Accuracy is the first evaluation statistic, defined as the ratio of the number of correct predictions over the total predictions:
$$Accuracy = \frac{TP + TN}{{TP + TN + FN + FP}}$$
(2)
Cohen’s Kappa is a measure of agreement normalized at the baseline of random chance on the dataset:
$$k = \frac{{p_{o} - p_{e} }}{{1 - p_{e} }}$$
(3)
where po is the observed accuracy and pe is the probability of chance agreement under independence assumption. Kappa values ranges between -1 and + 1, with negative values indicating a complete disagreement among predictions and observations, and positive values an agreement evaluated as slight (0.01–0.20), fair to moderate (0.21–0.60), substantial to almost perfect agreement (0.61–0.80) (Viera and Garrett 2005). The Cohen’s Kappa is generally seen as more informative than the accuracy.
The following evaluation statistics for each class have also been calculated:
$$Sensitivity = \frac{TP}{{TP + FN}}$$
(4)
$$Precision = \frac{TP}{{TP + FP}}$$
(5)
Sensitivity measures how often the model correctly assigns a geomorphological class over all the positive observations, and assesses the performance of the model to predict the presence of a geomorphological class when that class is present.

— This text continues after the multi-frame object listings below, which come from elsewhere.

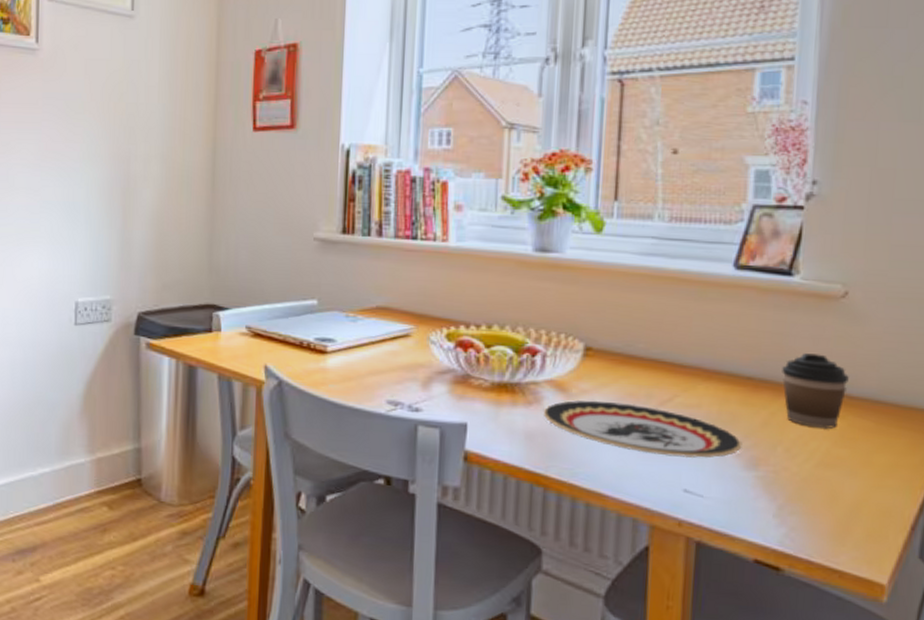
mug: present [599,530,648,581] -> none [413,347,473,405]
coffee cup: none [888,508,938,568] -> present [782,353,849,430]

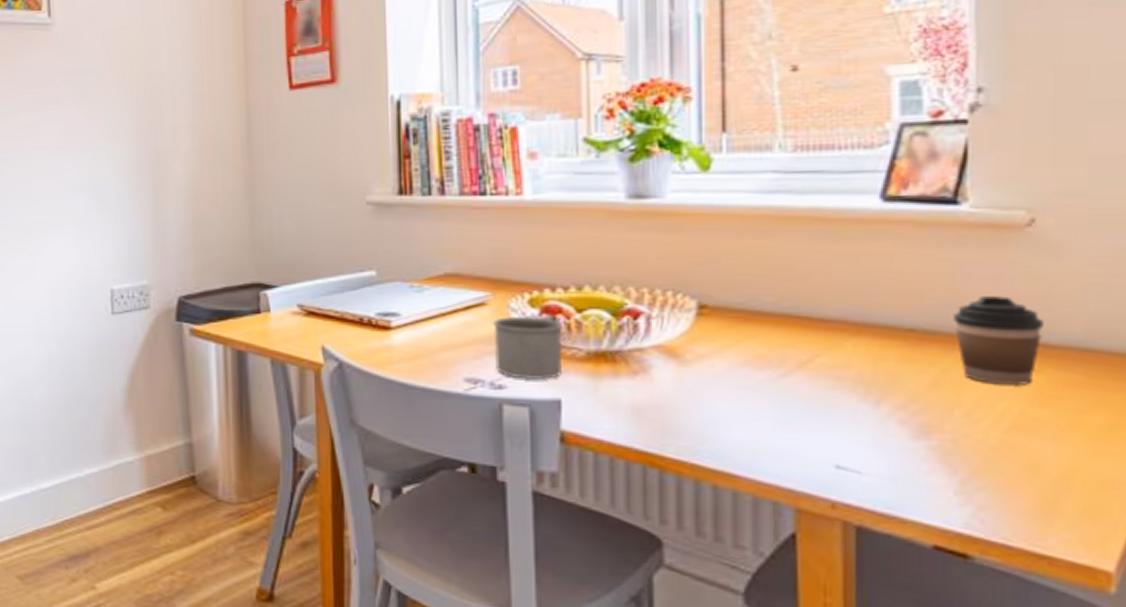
mug: none [413,347,473,405] -> present [491,314,562,381]
plate: present [543,400,742,459] -> none [652,366,908,429]

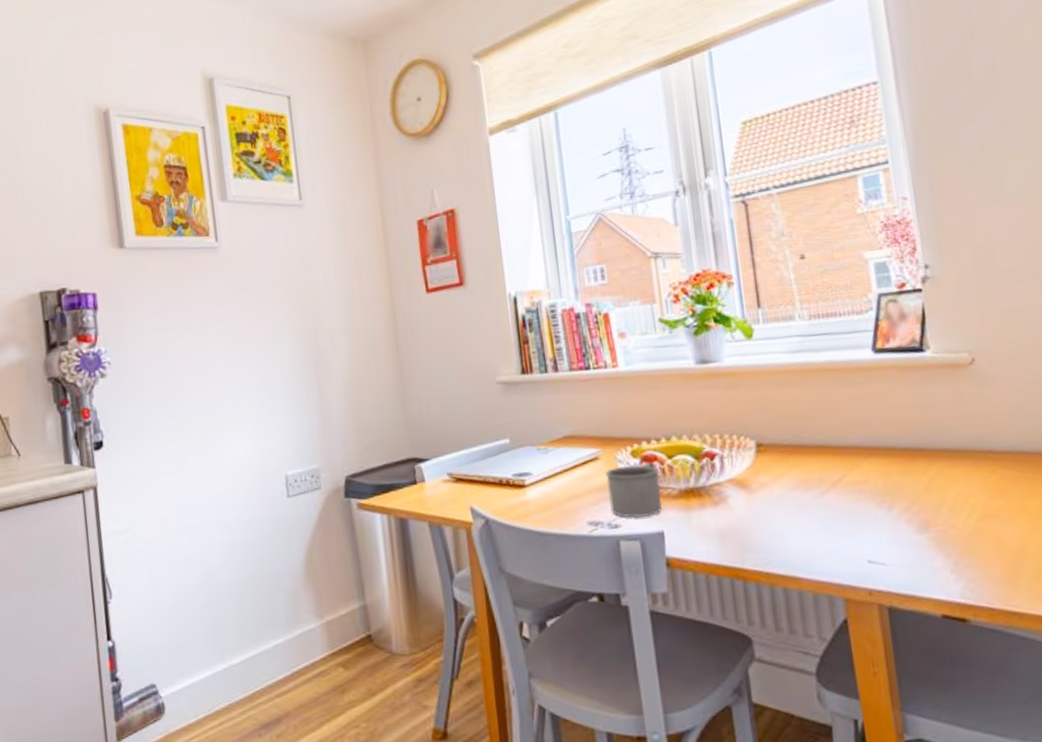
coffee cup: present [953,296,1044,387] -> none [932,417,991,485]

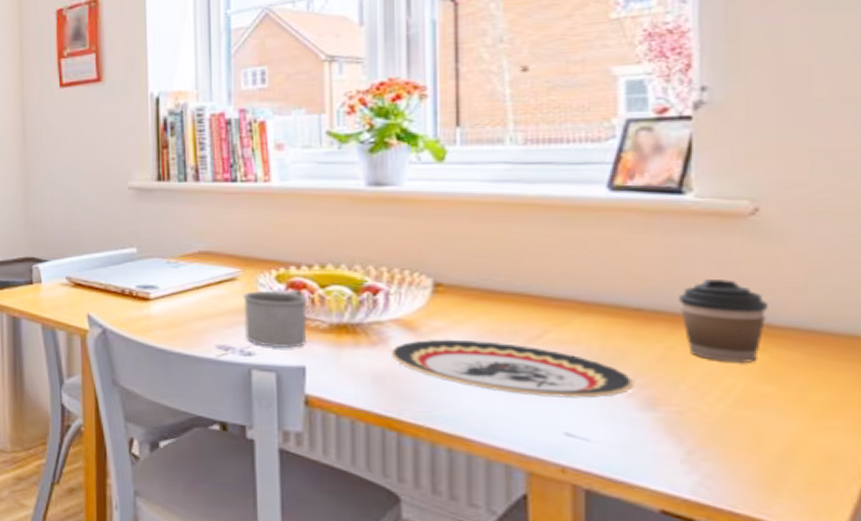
plate: none [729,489,911,533] -> present [390,339,635,399]
coffee cup: none [932,417,991,485] -> present [679,279,768,364]

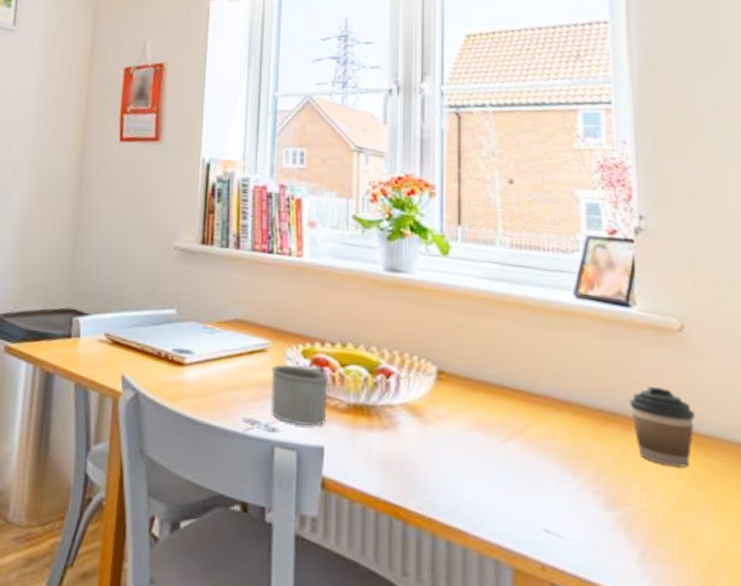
plate: present [390,339,635,399] -> none [399,426,599,495]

Precision is the proportion of geomorphological classes correctly predicted over all the positive predictions.
For a multiclass system, the confusion matrix allows evaluating whether each single class is correctly predicted and to assess the degree of misclassification. This is accomplished by computing the fraction of pixels of class \(i\) being labelled as class \(j\). Therefore, the matrix diagonal shows the fraction of pixels correctly predicted for each class (corresponding to the sensitivity), while values outside the diagonal represent fractions of misclassified pixels.
In the result section, the DS data with one realization and the mode of 100 realizations are displayed, to highlight how computing the mode improves the results, also from a visual point of view. Furthermore, the probability of each class, computed based on the 100 realizations, is calculated to quantify the precision. For RF, the unbalanced (i.e. the original dataset) and balanced dataset are shown both as categorical values (by taking the maximum vote), and as probabilities (by normalizing the most voted class over the total number of trees).
Experimental variograms (Cressie 2015) were computed for the results of each method to evaluate the degree of spatial dependence of the geomorphological classes. The connectivity index (Hovadik and Larue 2007) was also calculated to estimate the degree of connection of pixels inside the same geomorphological class. Connectivity values range from zero for totally fragmented units, entirely composed by non-adjacent pixels, to one for totally connected units.